Document text —
Purified protein vaccines often require adjuvants for efficient stimulation of immune responses. There is no licensed mucosal adjuvant on the market to adequately boost the immune response to purified antigens for intranasal applications in humans. Bacterial outer membrane vesicles (OMV) are attractive candidates potentially combining antigenic and adjuvant properties in one substance. To more precisely characterize the potential of Escherichia coli OMV for intranasal vaccination with heterologous antigens, immune responses for AnAPN1 and Pfs48/45 as well as ovalbumin as a reference antigen were assessed in mice. The intranasal adjuvant cholera toxin (CT) and parenteral adjuvant MF59C.1 were used in comparison. Vaccinations were administered intranasally or subcutaneously. Antibodies (total IgG and IgM as well as subclasses IgG1, IgG2a, IgG2b, and IgG3) were measured by ELISA. T cell responses (cytotoxic T cells, Th1, Th17, and regulatory T cells) were determined by flow cytometry. When OMV were used as adjuvant for intranasal immunization, antibody and cellular responses against all three antigens could be induced, comparable to cholera toxin and MF59C.1. Antigen-specific IgG titres above 1 : 10(5) could be detected in all groups. This study provides the rationale for further development of OMV as a vaccination strategy in malaria and other diseases.

The task —
Answer these questions from the vaccine study text.
1. Which two adjuvants were used in comparison with the outer membrane vesicles?
2. Which antigen served as the reference antigen?
3. By what method were T cell responses determined?
Rely only on the vaccine study text above.

Record extracts —
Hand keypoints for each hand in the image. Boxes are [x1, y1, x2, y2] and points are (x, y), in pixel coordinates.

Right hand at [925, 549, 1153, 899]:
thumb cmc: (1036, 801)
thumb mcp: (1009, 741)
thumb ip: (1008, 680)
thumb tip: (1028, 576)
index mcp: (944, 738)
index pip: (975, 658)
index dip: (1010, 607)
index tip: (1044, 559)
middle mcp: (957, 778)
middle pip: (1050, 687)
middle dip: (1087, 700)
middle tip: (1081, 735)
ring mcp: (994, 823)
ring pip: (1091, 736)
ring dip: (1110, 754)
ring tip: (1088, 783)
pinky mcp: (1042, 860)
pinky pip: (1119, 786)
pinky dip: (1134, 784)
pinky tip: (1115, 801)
---
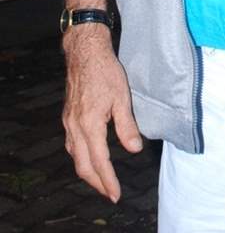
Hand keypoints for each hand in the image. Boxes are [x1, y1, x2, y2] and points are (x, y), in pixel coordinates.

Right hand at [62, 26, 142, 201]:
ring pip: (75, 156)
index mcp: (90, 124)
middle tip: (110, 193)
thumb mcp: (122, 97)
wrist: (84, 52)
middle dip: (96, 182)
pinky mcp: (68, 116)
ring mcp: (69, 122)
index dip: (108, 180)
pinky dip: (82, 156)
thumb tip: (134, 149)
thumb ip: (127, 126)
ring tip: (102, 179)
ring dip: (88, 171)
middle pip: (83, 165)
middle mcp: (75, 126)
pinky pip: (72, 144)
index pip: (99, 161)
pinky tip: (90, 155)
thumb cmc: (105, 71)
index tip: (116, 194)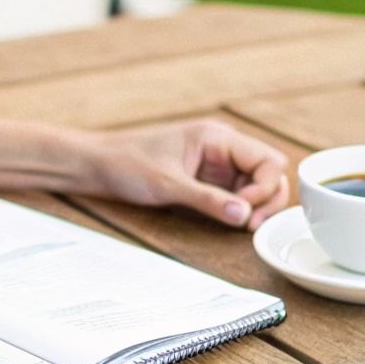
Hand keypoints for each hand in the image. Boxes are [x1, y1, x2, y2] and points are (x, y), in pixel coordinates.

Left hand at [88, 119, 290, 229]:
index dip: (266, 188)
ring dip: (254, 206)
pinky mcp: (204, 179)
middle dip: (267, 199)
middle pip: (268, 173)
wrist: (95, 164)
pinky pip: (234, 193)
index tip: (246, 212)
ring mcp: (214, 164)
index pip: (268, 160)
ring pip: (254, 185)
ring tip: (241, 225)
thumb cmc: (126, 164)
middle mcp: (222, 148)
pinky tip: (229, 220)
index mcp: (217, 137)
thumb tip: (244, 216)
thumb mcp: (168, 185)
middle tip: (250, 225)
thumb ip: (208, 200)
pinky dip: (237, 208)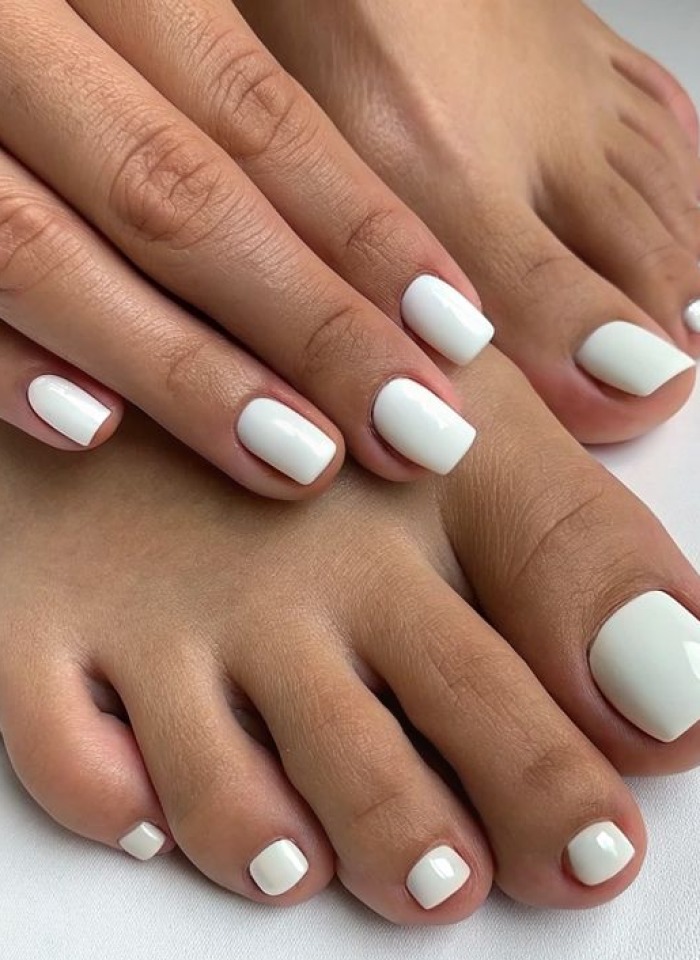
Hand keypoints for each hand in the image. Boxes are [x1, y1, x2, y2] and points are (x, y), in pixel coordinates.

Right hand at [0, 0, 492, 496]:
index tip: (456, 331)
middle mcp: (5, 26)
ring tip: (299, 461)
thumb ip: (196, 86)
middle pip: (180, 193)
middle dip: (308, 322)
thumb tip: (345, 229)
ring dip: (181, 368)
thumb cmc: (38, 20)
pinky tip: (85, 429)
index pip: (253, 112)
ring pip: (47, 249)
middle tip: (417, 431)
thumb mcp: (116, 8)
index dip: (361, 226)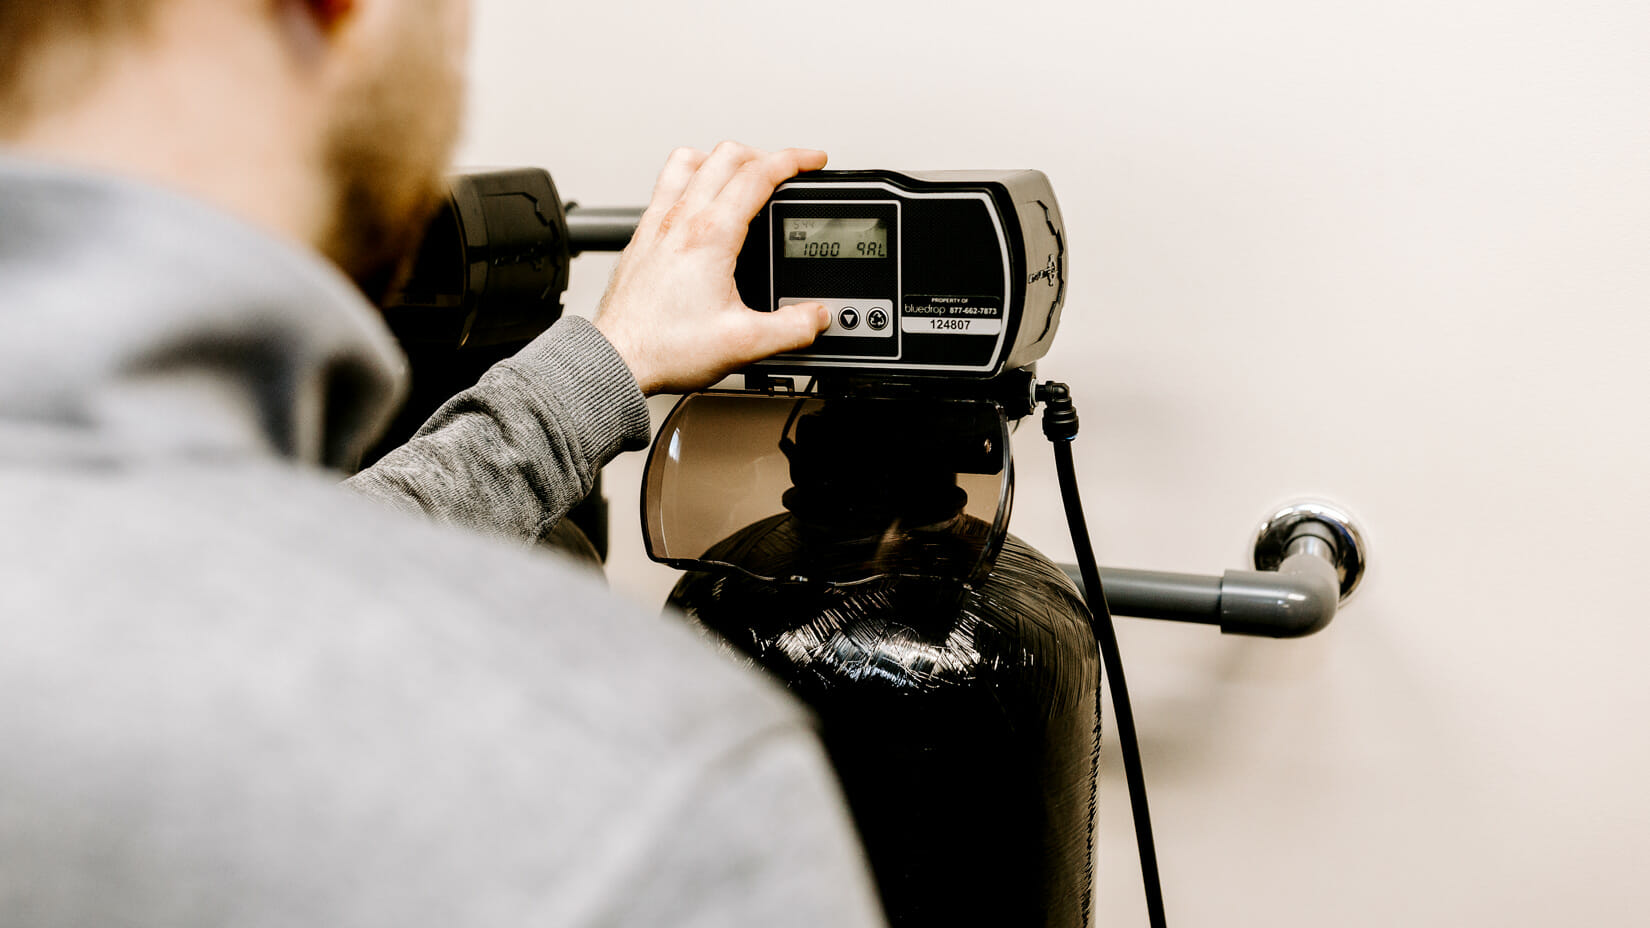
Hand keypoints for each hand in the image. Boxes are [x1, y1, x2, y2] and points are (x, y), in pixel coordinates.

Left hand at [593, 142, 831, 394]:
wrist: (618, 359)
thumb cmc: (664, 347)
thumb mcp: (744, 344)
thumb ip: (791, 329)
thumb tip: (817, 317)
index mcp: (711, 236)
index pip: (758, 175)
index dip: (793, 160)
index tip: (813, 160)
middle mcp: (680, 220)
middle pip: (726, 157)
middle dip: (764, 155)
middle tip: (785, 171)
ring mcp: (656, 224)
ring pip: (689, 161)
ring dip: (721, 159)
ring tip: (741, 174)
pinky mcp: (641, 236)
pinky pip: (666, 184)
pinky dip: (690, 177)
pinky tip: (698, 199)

Result for this exercise —
1. Cholera toxin (CT) and MF59C.1.
2. Ovalbumin.
3. Flow cytometry.